On January 31, 2014, the Company entered into a "Conversion Agreement" with all of the holders of the Debentures. Pursuant to the terms of the Conversion Agreement, $9.00 million in Debentures was converted by the holders to common stock at a conversion price of $2.00 per share of common stock. In addition, the Company issued warrants to the Debenture holders to purchase one share of Common Stock for each share issued in connection with conversion of the Debentures, at an exercise price equal to $2.50 per share. The Company’s CEO is an indirect owner of a group which converted approximately $0.22 million of Debentures pursuant to the Conversion Agreement.  As of June 30, 2014, the Company had $6.93 million remaining Debentures which are convertible at any time at the holders’ option into shares of Common Stock at $2.00 per share, subject to certain adjustments, including the requirement to reset the conversion price based upon any subsequent equity offering at a lower price per share amount.

 

On May 19, 2014, the holders of the Debentures agreed to extend the maturity date of the Debentures until August 15, 2014, and waived their right to declare an event of default in connection with the May 16, 2014 maturity date under the Debentures. On June 6, 2014, the holders of the remaining Debentures agreed to further extend the maturity date under the Debentures from August 15, 2014 to January 15, 2015.

 

We periodically engage a third party valuation firm to complete a valuation of the conversion feature associated with the Debentures. This valuation resulted in an estimated derivative liability as of June 30, 2014 and December 31, 2013 of $0.30 million and $1.15 million, respectively (See Note 8 - Fair Value of Financial Instruments).

● RAW DATA:
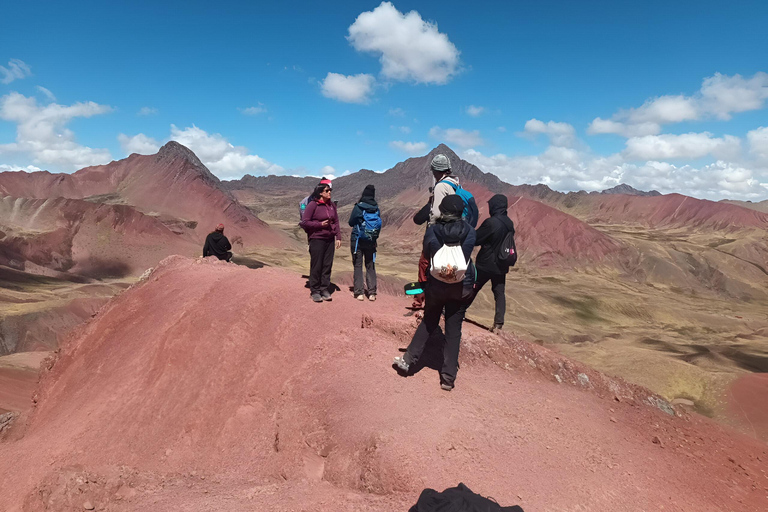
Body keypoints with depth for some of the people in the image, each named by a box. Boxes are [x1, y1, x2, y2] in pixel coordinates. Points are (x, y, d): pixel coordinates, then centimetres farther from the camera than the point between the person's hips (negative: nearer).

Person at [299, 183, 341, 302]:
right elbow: (304, 222, -8)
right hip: (317, 239, -5)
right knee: (316, 266, 1)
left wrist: (338, 237, 8)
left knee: (327, 265, 8)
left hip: (330, 239, 5)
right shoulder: (313, 205, -7)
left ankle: (325, 289, 18)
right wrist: (320, 224, -16)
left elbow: (336, 222, 14)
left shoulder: (332, 205, 9)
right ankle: (315, 291, 12)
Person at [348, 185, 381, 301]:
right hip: (371, 242, 3)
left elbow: (351, 222, -2)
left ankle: (359, 292, 2)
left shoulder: (358, 207, -11)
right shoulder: (377, 209, -1)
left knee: (358, 266, 4)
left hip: (358, 240, -3)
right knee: (370, 266, 10)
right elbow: (379, 224, 7)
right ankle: (372, 292, 8)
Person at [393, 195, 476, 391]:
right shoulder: (469, 231, -9)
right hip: (461, 287, 0)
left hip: (436, 285, 0)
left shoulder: (432, 231, -12)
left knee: (428, 323, 20)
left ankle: (408, 360, 24)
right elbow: (469, 253, 6)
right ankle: (448, 376, 12)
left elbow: (426, 255, 1)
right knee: (453, 331, 8)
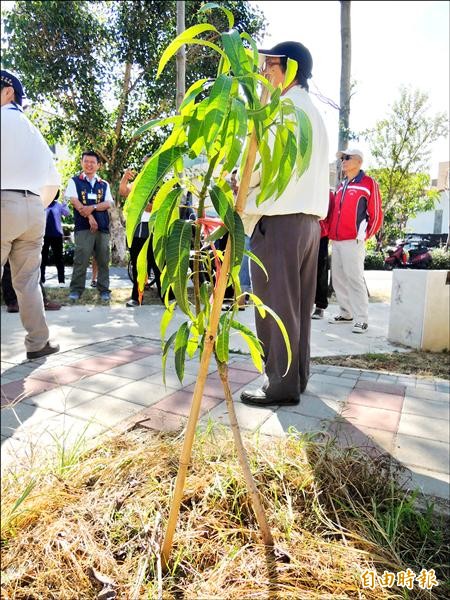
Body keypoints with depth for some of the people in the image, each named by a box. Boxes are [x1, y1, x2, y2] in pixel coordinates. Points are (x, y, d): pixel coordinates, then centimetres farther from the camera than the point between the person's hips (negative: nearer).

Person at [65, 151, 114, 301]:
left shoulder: (104, 184, 16)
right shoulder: (75, 181, 11)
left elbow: (108, 204, 4)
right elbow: (75, 201, -2)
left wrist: (92, 207, -13)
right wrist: (89, 216, -12)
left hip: (103, 226, 3)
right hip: (83, 226, -2)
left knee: (103, 260, 2)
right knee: (81, 259, -7)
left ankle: (104, 290, 9)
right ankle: (76, 289, 0)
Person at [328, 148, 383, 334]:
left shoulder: (368, 183, 0)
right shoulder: (341, 186, 21)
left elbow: (376, 215, -3)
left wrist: (363, 236, -3)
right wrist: (330, 233, 14)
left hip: (353, 241, -7)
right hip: (336, 241, 7)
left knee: (354, 278, -10)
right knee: (338, 279, 8)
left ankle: (361, 319, -5)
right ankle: (346, 313, 20)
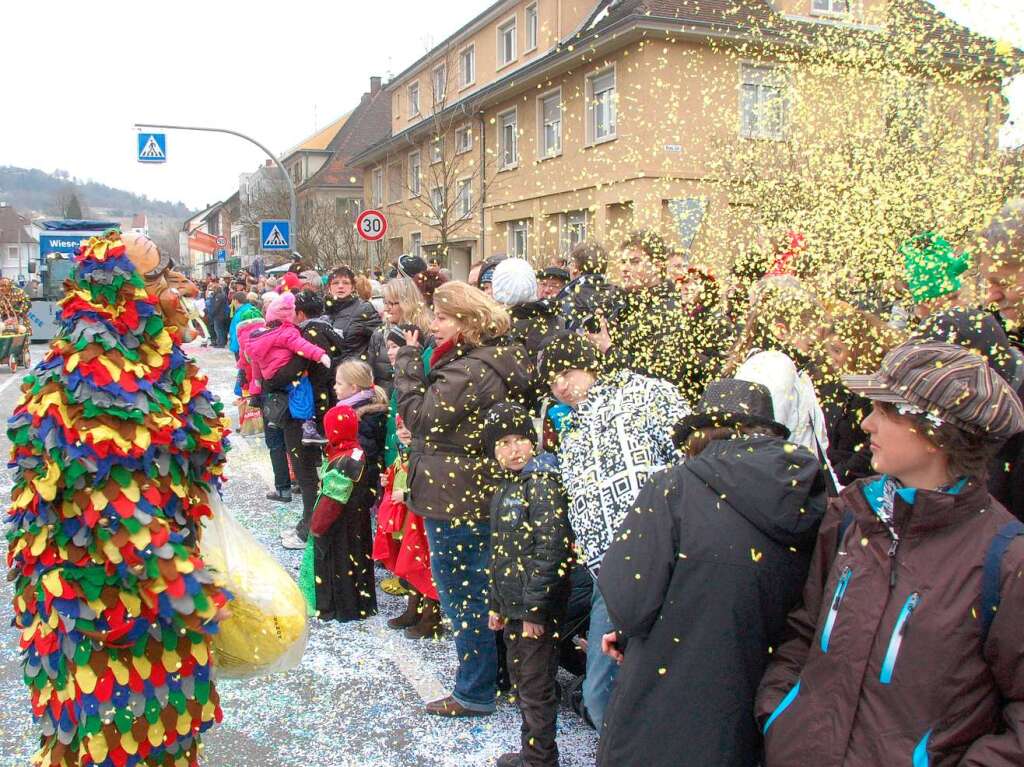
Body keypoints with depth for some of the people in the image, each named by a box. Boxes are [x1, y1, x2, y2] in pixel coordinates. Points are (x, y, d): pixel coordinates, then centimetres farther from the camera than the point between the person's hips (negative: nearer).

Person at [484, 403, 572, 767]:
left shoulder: (543, 483, -16)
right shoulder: (504, 490, 11)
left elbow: (551, 550, -21)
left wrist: (534, 608, -21)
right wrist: (497, 604, 19)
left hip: (538, 607, -9)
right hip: (513, 606, 9)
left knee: (536, 686, 3)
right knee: (520, 681, 20)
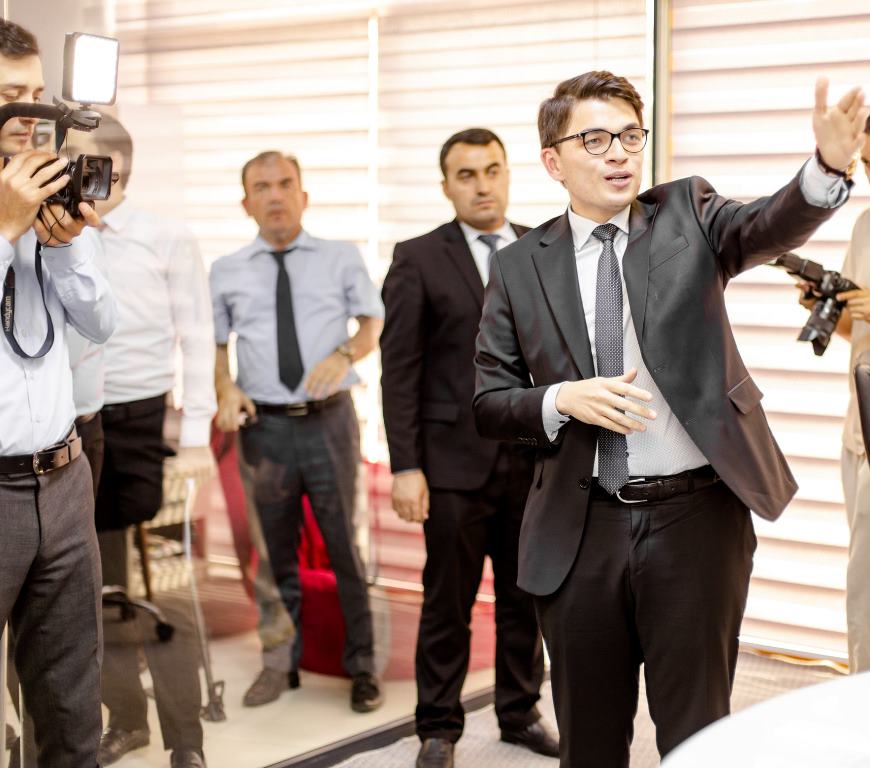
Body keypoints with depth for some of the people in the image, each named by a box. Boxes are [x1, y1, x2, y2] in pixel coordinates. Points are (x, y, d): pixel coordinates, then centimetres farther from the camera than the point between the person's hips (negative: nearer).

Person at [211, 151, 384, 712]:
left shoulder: (342, 259, 5)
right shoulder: (227, 272, 7)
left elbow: (375, 323, 8)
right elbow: (213, 343, 12)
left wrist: (345, 354, -12)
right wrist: (225, 388, -7)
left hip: (330, 420, -1)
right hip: (264, 425, 1)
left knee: (344, 544, 5)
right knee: (274, 550, 10)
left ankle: (362, 665, 16)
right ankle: (280, 663, 24)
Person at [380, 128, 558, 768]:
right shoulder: (419, 259, -1)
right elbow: (400, 370, -4)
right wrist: (405, 467, -10)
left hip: (535, 458, 3)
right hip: (455, 458, -3)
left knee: (526, 596, 12)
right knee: (448, 602, 6)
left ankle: (521, 713, 29)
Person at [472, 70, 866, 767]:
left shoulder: (687, 213, 3)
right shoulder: (520, 267, 5)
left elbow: (770, 227, -19)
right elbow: (490, 402, 5)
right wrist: (562, 400, -15)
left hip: (695, 518, -1)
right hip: (580, 532, 2)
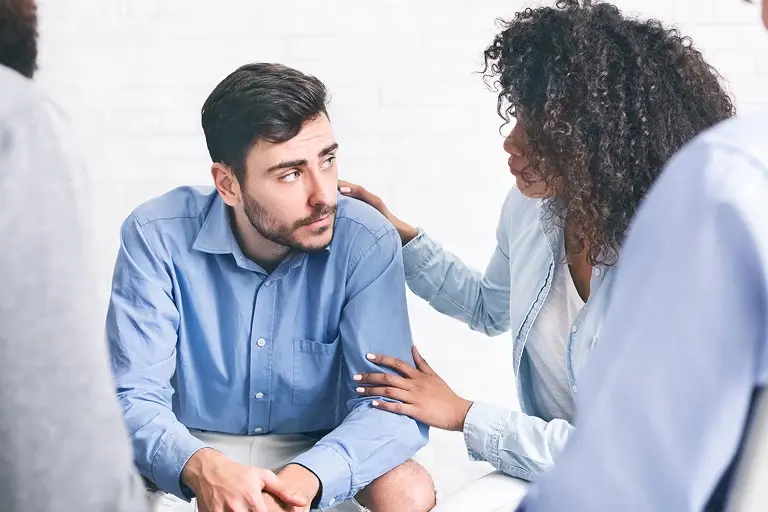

● ACTIVITY LIST:
a. How would this sentence from the passage on the Debentures read in Spanish: "We periodically engage a third party valuation firm to complete a valuation of the conversion feature associated with the Debentures."
b. Will you pick up the passage on the Debentures after its final sentence and carry it forward?

● OUTPUTS FOR THE TASKS:
a. Periódicamente contratamos a una firma de valoración externa para que realice una valoración de la característica de conversión asociada con las Obligaciones.

b.
The Company’s failure to meet its obligations under the First Settlement Agreement with Hexagon constituted a default under the term loans, which in turn triggered an event of default under the Debentures. However, the holders of the Debentures have waived their right to declare a default in respect of that matter.

 

Interest Expense

 

For the three months ended June 30, 2014 and 2013, the Company incurred interest expense of approximately $1.95 million and $1.67 million, respectively, of which approximately $1.47 million and $1.04 million is classified as non-cash interest expense, respectively. The details of the non-cash interest expense are as follows: (i) amortization of the deferred financing costs of $0.07 million, (ii) accretion of the convertible debentures payable discount of $0.23 million, (iii) accrued interest for term note loan fees of $1.00 million and (iv)amortization of forbearance fees of $0.12 million. Cash interest is comprised of, term loan cash expense payment. The increase in interest expense was primarily attributable to fees for not paying a designated amount to the term note holder. Other cash interest increased due to $0.25 million forbearance fees paid to Hexagon, which is being amortized over the life of the extension.

 

NOTE 10 - COMMITMENTS AND CONTINGENCIES

 

Environmental and Governmental Regulation

 

At June 30, 2014, there were no known environmental or regulatory matters which are reasonably expected to result in a material liability to the Company. Many aspects of the oil and gas industry are extensively regulated by federal, state, and local governments in all areas in which the Company has operations. Regulations govern such things as drilling permits, environmental protection and air emissions/pollution control, spacing of wells, the unitization and pooling of properties, reports concerning operations, land use, royalty rates and various other matters, including taxation. Oil and gas industry legislation and administrative regulations are periodically changed for a variety of political, economic, and other reasons. As of June 30, 2014 the Company had not been fined or cited for any violations of governmental regulations that would have a material adverse effect upon the financial condition of the Company.

 

11
 

 

Legal Proceedings

 

The Company may from time to time be involved in various legal actions arising in the normal course of business. In the opinion of management, the Company’s liability, if any, in these pending actions would not have a material adverse effect on the financial position of the Company. The Company’s general and administrative expenses would include amounts incurred to resolve claims made against the Company.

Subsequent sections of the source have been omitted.